**Collected data**
=== Section Start ===
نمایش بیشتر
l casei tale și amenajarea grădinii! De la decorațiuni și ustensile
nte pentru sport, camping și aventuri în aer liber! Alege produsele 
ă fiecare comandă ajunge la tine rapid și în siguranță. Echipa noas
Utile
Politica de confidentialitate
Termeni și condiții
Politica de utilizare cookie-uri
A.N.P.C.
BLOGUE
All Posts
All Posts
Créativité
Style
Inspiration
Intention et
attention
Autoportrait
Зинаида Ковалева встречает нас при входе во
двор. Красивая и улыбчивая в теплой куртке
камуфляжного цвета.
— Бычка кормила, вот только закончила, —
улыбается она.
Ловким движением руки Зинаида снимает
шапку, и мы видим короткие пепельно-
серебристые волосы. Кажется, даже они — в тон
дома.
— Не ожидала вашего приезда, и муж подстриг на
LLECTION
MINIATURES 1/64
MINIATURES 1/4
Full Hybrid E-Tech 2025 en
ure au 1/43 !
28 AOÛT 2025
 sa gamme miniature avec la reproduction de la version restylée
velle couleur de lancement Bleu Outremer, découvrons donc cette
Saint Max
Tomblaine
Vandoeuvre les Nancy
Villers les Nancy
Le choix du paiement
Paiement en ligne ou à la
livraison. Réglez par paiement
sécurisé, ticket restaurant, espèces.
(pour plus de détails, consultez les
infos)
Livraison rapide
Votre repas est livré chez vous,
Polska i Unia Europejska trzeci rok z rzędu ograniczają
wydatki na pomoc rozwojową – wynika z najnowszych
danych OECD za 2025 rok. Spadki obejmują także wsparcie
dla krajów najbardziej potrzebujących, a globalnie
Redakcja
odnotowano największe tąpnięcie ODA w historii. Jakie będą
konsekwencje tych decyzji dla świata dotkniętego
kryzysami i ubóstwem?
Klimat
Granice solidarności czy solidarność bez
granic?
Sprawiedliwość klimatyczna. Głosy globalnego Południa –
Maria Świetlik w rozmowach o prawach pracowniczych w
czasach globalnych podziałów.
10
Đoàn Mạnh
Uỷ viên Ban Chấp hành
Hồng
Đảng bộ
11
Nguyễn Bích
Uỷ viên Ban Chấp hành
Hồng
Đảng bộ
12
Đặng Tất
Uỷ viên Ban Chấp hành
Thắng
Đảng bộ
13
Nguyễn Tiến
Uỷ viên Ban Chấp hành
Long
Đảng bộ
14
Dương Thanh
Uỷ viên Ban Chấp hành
=== Section End ===
**WHAT THE EXERCISE ASKS**
Reproduce the records word for word, from their first line through the line holding "Paiement en ligne ou à la", with both ends included.

**RESPONSE BELOW**
نمایش بیشتر
l casei tale și amenajarea grădinii! De la decorațiuni și ustensile
nte pentru sport, camping și aventuri în aer liber! Alege produsele 
ă fiecare comandă ajunge la tine rapid și în siguranță. Echipa noas
Utile
Politica de confidentialitate
Termeni și condiții
Politica de utilizare cookie-uri
A.N.P.C.
BLOGUE
All Posts
All Posts
Créativité
Style
Inspiration
Intention et
attention
Autoportrait
Зинаида Ковалева встречает нас при входе во
двор. Красивая и улыбчивая в теплой куртке
камуфляжного цвета.
— Бычка кормила, вот только закончила, —
улыбается она.
Ловким движением руки Зинаида снимает
шапку, и мы видим короткие пепельно-
серебристые волосы. Кажется, даже они — в тон
дома.
— Не ожидала вашего приезда, и муж подстриг на
LLECTION
MINIATURES 1/64
MINIATURES 1/4
Full Hybrid E-Tech 2025 en
ure au 1/43 !
28 AOÛT 2025
 sa gamme miniature avec la reproduction de la version restylée
velle couleur de lancement Bleu Outremer, découvrons donc cette
Saint Max
Tomblaine
Vandoeuvre les Nancy
Villers les Nancy
Le choix du paiement
Paiement en ligne ou à la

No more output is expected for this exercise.